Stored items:

—————

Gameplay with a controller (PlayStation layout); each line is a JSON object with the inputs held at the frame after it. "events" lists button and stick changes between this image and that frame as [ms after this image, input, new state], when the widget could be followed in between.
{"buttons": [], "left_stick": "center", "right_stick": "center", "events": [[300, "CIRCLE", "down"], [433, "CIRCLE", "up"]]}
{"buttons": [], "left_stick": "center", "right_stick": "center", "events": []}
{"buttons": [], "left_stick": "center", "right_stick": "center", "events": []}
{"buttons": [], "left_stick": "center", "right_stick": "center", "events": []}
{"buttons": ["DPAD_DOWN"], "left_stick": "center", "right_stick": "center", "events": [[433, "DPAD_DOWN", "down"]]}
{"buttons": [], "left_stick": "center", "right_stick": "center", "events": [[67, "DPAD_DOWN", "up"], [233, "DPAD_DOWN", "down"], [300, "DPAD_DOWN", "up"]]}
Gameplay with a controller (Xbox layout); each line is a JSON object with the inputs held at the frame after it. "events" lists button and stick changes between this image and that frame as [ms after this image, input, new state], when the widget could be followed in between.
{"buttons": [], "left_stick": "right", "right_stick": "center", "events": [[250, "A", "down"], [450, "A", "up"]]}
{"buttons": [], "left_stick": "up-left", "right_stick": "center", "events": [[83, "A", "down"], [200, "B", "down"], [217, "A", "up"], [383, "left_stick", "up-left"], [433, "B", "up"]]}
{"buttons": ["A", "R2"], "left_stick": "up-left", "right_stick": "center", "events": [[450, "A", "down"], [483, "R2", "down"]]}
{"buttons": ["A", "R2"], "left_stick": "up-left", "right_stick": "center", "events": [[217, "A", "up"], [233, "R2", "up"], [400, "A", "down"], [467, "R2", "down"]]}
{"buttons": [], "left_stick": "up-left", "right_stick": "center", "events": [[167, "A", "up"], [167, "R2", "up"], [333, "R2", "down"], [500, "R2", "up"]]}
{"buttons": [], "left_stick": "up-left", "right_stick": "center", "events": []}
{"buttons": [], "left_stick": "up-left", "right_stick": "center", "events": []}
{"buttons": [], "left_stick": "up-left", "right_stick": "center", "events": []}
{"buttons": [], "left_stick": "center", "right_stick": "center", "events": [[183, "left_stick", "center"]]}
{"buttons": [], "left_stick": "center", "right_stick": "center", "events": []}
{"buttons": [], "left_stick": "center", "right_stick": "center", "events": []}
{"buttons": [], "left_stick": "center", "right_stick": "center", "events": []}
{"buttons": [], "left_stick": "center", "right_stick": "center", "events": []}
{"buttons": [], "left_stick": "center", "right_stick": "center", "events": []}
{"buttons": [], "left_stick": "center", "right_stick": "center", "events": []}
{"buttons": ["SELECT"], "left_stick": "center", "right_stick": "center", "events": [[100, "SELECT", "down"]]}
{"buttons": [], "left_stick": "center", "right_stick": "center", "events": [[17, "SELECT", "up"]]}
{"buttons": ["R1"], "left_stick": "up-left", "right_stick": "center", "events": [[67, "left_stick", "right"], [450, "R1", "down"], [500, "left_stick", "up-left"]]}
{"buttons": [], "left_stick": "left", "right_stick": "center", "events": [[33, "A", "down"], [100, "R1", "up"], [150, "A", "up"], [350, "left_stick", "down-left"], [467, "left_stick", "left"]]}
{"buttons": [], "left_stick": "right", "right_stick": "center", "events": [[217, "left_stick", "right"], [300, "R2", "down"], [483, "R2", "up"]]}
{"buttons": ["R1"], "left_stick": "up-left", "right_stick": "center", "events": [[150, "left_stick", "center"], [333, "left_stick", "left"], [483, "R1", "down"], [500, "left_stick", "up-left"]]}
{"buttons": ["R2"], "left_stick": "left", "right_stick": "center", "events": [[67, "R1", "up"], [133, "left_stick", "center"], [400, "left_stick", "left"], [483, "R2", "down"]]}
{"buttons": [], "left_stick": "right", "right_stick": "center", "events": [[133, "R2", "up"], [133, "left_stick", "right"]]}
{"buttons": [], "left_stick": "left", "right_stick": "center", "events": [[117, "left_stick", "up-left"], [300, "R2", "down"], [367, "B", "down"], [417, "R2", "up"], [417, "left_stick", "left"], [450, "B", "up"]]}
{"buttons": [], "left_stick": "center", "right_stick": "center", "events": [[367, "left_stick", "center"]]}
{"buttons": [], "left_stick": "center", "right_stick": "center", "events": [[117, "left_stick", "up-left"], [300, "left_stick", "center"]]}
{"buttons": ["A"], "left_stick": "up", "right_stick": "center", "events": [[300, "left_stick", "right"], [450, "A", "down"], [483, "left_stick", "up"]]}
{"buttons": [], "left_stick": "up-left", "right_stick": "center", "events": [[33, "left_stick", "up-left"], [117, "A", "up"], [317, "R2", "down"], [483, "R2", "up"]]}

—————

WHAT THE EXERCISE ASKS:
Filter the entries down to the lines with the word "that" in them, and copy those lines.

WRITTEN RESPONSE:
Gameplay with a controller (PlayStation layout); each line is a JSON object with the inputs held at the frame after it. "events" lists button and stick changes between this image and that frame as [ms after this image, input, new state], when the widget could be followed in between.
Gameplay with a controller (Xbox layout); each line is a JSON object with the inputs held at the frame after it. "events" lists button and stick changes between this image and that frame as [ms after this image, input, new state], when the widget could be followed in between.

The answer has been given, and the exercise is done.